The full decision can be read here.
Honestly, I agree with him. But, I think that there’s a flaw in the Court’s current understanding of what “support” means with respect to the feelings of “general gratitude” that a candidate may feel towards those who support em. It’s my feeling, that the original intent of our democracy was for that support to take the form not of large-dollar campaign contributions but rather the voice (i.e. the vote) of the people. Our Constitution begins, after all, with “we the people” not “we the rich people.”
If we read the above excerpt from the SCOTUS decision (it’s 94 pages long, so settle in if you want to read it all) with the understanding that it is the votes earned by a candidate that creates their feelings of gratitude then suddenly what seems so corrupting (to me, if not to the Court) becomes a thing of beauty. In short: it’s not that I disagree intrinsically with the idea that a candidate may feel inclined to vote in the direction of eir supporters, only that way in which that support takes shape.
If you’re interested in a larger exploration of this passage of the opinion as well as some other areas, I invite you to take a listen to this excerpt from Dan Carlin’s radio program (and podcast) called Common Sense. I must admit that I’m not much of a Dan Carlin fan but this clip was included within the Best of the Left podcast and it sheds some light on this decision.
So, What Should We Do About It?
If you listened to the Dan Carlin clip above, you note that Carlin indicates the Court is leery of attempts to even begin the process of campaign finance reform. But, frankly, that’s not up to them. It’s up to us.
I’ve talked about Lawrence Lessig before. But he’s back in the limelight again and still seeking to find away to introduce such reforms. This time, instead of a march through New Hampshire in January, he’s seeking to use the our unbalanced system against itself.
At the time of this writing, a mere 12 days after beginning his MayOne campaign, he’s raised $886,125 dollars with 19 days remaining to raise the final $113,875. If, like me, you’re willing to help out, you can pledge now.
This sort of thing is a risk. Lessig knows it. The matching funds might not materialize. He might not make it to the million this month. Or, the five million he seeks later. Plus, this sort of small-dollar PAC isn’t really the way it’s usually done.

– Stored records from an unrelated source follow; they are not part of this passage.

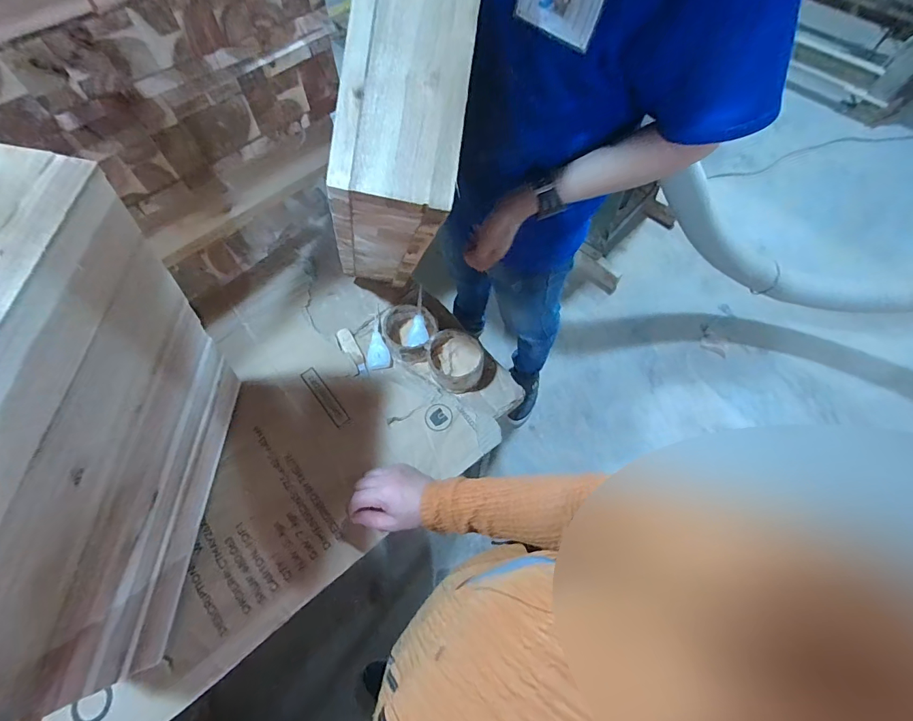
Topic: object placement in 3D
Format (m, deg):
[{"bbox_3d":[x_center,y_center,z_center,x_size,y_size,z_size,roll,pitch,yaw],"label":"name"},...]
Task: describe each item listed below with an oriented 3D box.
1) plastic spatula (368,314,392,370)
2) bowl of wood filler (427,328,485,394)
[{"bbox_3d":[-0.130,-0.030,0.679,0.035,0.015,0.093,-15,65,-7],"label":"plastic spatula"},{"bbox_3d":[0.000,0.000,0.636,0.079,0.045,0.091,-6,64,-3],"label":"bowl of wood filler"}]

Derek Willis at the NY Times wrote a column on Lessig’s plans. In it he shared some sobering statistics:
Most super PACs are funded by relatively few donors. The John Bolton Super PAC … has raised $1.3 million this cycle from 14 donors, along with $1,400 in contributions of less than $200 each. Nearly 40 percent of the money came from one person, Warren Stephens, the investment banker. Of the 35 super PACs that have raised at least $1 million from individuals this cycle, just six of them have done so with significant small-donation support.
Granted, if the last 12 days have been evidence of what we could see in the next 19, that last number might be going up to seven.
This is not going to be an easy thing. Maybe you can help out?